* **JOB**: Count how many lines in the items below contain the string "What", and reply with the number alone.

* **RECORDS SUPPLIED**:
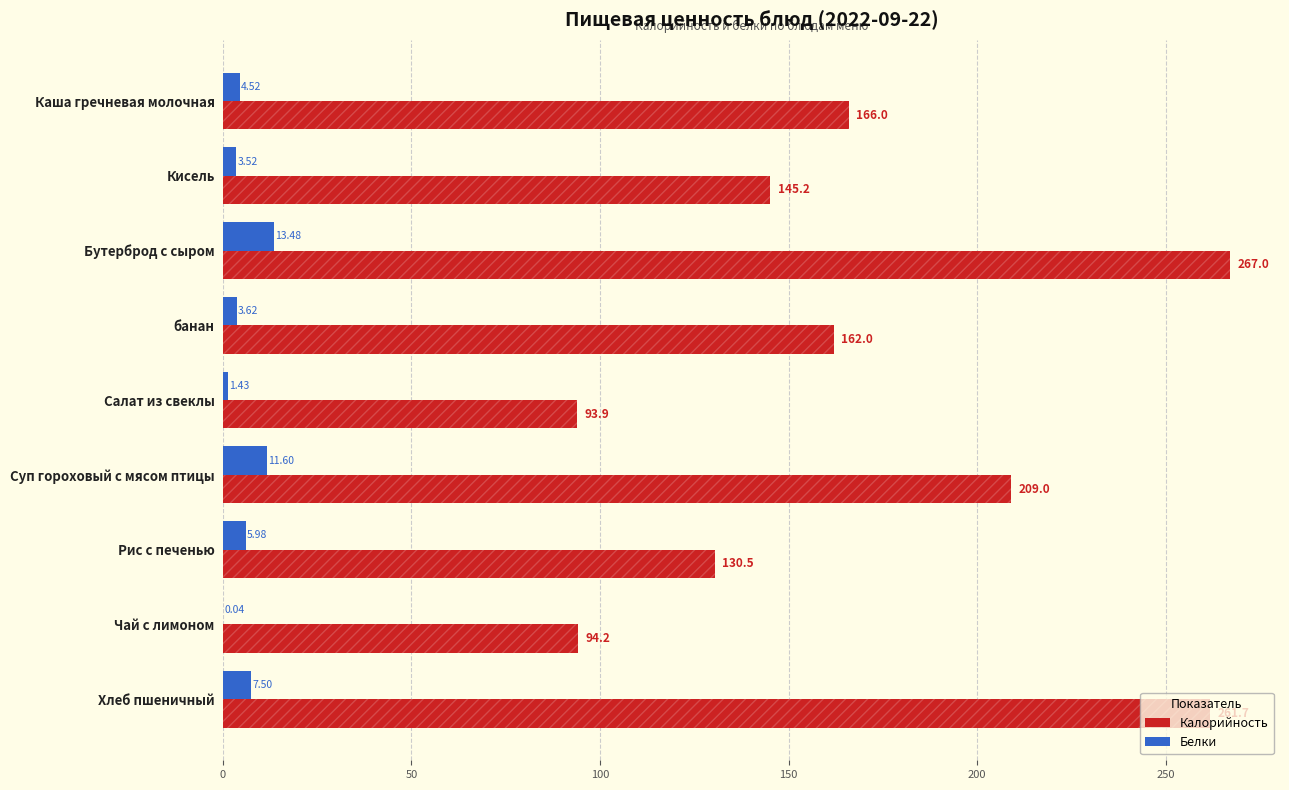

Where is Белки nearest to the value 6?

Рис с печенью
==
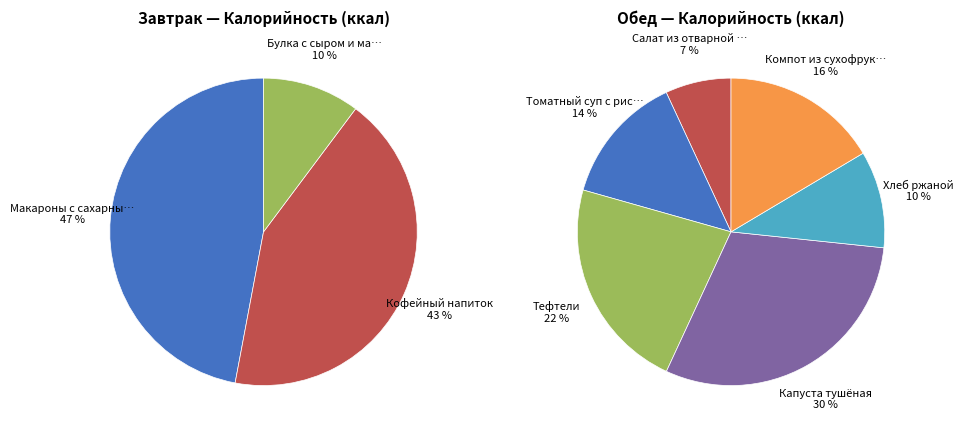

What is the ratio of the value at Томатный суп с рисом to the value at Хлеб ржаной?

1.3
---
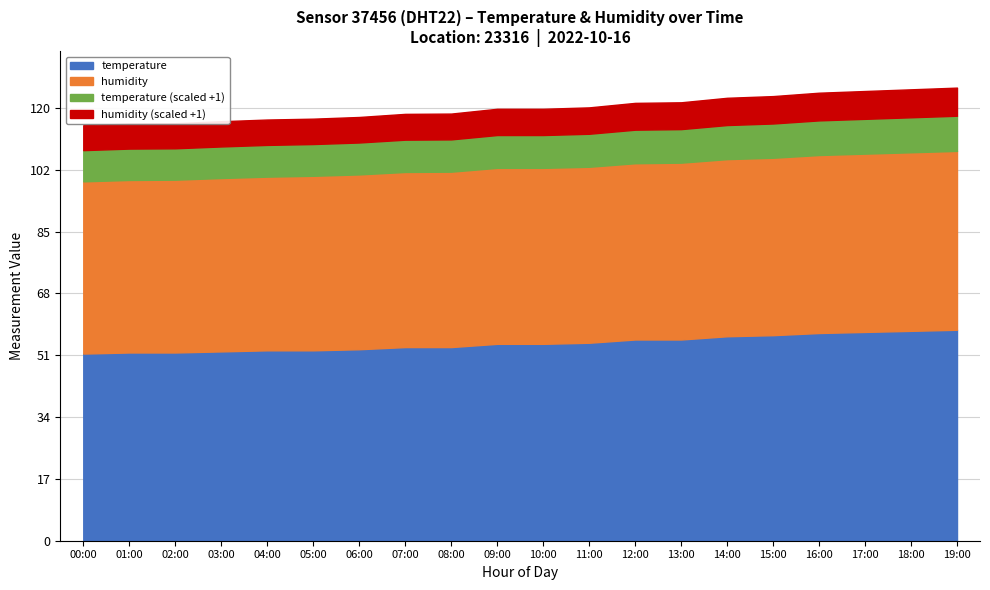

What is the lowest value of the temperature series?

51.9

* **EXERCISE ANSWER**: 2